Mr. Woolas: I am genuinely grateful to the hon. Gentleman, who is making a superb speech and analysis. I plead with him to consider the trajectory of the roll-out of e-Borders. He is right to say that 100 per cent. will be achieved by 2014, but we will reach 90 per cent. much sooner. The remaining small ports do not allow us to achieve 100 per cent. so quickly. I hope that he will support the programme.

Chris Huhne: I am grateful for the Minister’s intervention, but as far as I remember, only 60 per cent. will be achieved by the end of this year. We could be doing much more, much faster by reintroducing manual checks, if necessary, not merely the e-Borders scheme. As the Minister knows and as the hon. Member for Epsom and Ewell (Chris Grayling) rightly pointed out, much of the extra baggage in the e-Borders scheme is unnecessary to its key functions, which the Liberal Democrats support.
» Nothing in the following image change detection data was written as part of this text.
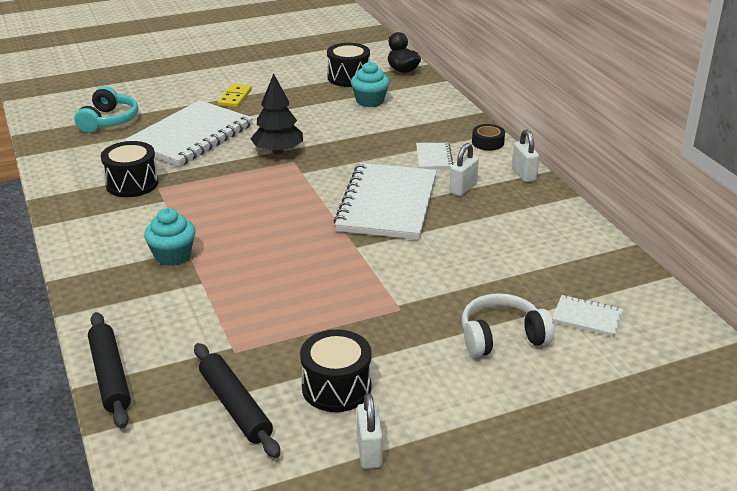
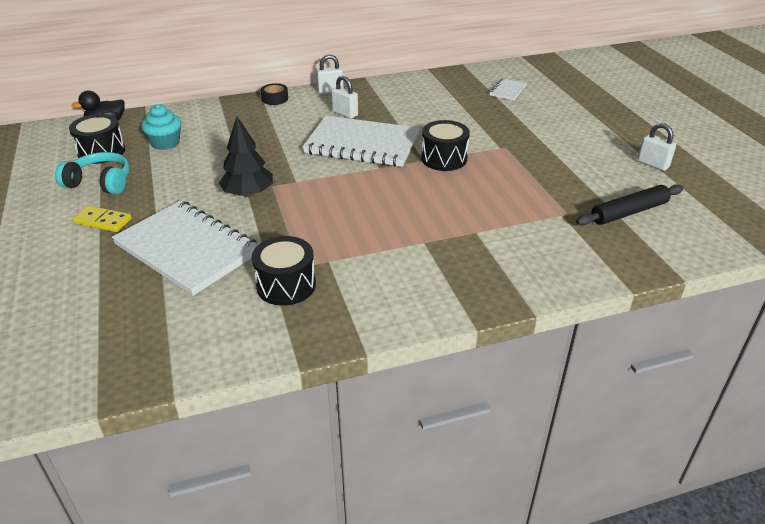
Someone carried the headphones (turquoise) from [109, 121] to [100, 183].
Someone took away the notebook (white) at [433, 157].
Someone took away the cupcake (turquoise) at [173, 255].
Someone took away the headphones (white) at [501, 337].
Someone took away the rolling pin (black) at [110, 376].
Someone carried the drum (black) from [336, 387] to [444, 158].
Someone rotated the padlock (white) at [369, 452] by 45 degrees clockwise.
Mr. Woolas: I am grateful for the hon. Gentleman’s acknowledgement: the figures are 60 per cent. this year and will be 90-odd per cent. next year. The scheme will roll out very quickly. Does he accept the Government’s serious point that the arrangements with many countries are reciprocal? If we count people coming in and going out we must reciprocate, which means that there have to be some checks on us.

Chris Huhne: How other countries apply their visa arrangements is up to them. I am merely making a common-sense point, which seems to have eluded Conservative and Labour Members for more than 10 years: if short-term visas are issued to students or those who have temporary rights to work, we need to know when they leave. If we do not know when they leave, we do not know whether the visas have been respected. That is crucial. [Interruption.] I am happy to give way to the Minister if he wants to raise himself from a sedentary position—but I see that exhaustion has reached such a point that he must clutch at the Dispatch Box.

Mr. Woolas: I am grateful to the hon. Gentleman for giving way and trying to inject some life into the debate, which is important. Given his comments, will he drop his opposition to e-Borders, and his bogus claim that it is some Big Brother database and interference with people’s liberties, when it is simply a border control?